▶ _Directive A_:
According to the message about UTF-16X, what range holds the block of 4096 "super surrogates"?
▶ _Directive B_:
Summarize the message about UTF-16X in two sentences.
▶ _Directive C_:
Carry the message about UTF-16X on from its last sentence.

▶ _Document section_:
++++++
In a message dated 2001-06-25 2:24:53 Pacific Daylight Time,
marco.cimarosti@essetre.it writes:
> 6) UTF-16X (also named UTF-16S or UTF-16F) is definitely humor, although I
> am probably not the only one to think that it is technically more "serious"
> than UTF-8S.
We might want to be careful about naming a proposal "UTF-16x," since there is
(or was) already such a proposal:
http://www.ceres.dti.ne.jp/~maedera/UTF16X.TXT
This was proposed unofficially by Masahiko Maedera in 1999 as an extension to
UTF-16 that would allow access to the entire (at that time) UCS-4 space up to
U-7FFFFFFF. This was to be done by carving out a block of 4096 "super
surrogates" in the range from U+EE000 to U+EEFFF, and using three of these
(high, middle, low) to index into the 31-bit space. This is similar to the
way UTF-16 works, but without the additive offset.
++++++
▶ _Data lines_:
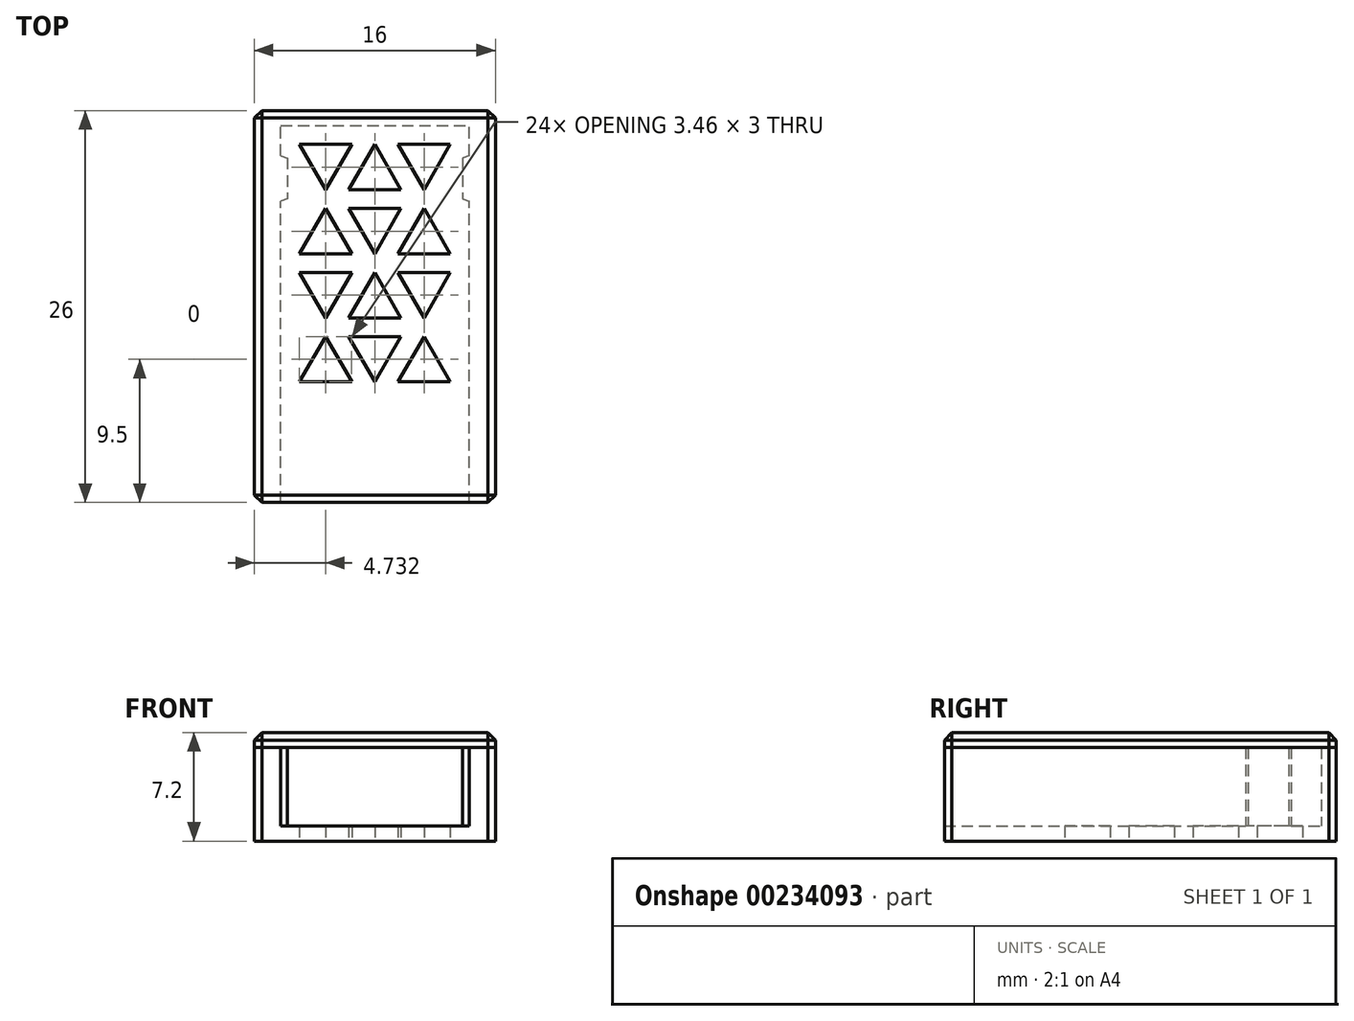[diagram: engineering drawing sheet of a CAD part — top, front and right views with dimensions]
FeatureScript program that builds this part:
++++++
▶ _Result A_:
From U+EE000 to U+EEFFF.

▶ _Result B_:
The writer cautions against calling a proposal "UTF-16x," since a proposal by that name already exists. Masahiko Maedera put it forward unofficially in 1999 as an extension to UTF-16 reaching the UCS-4 space up to U-7FFFFFFF, using three of 4096 "super surrogates" from U+EE000 to U+EEFFF to index into the 31-bit space, much as UTF-16 works but without the additive offset.

▶ _Result C_:
Six 16-bit words, or twelve octets, would have been required to access a
single character in the range beyond U+10FFFF, three "super surrogates" each
composed of two traditional UTF-16 surrogate pairs. (Note that UTF-8
requires a maximum of six octets to access any character in the 31-bit 10646
code space.) This was not considered a problem, according to the proposal.
For example, the character U-12345678 would have been represented by the
"super surrogates"
U+EE122 U+EE8D1 U+EED67
which would in turn break down into the following conventional UTF-16
surrogates
U+DB78 U+DD22 U+DB7A U+DCD1 U+DB7B U+DD67
(No, I didn't do an implementation! These calculations were done by hand,
and may be wrong. You get the idea.)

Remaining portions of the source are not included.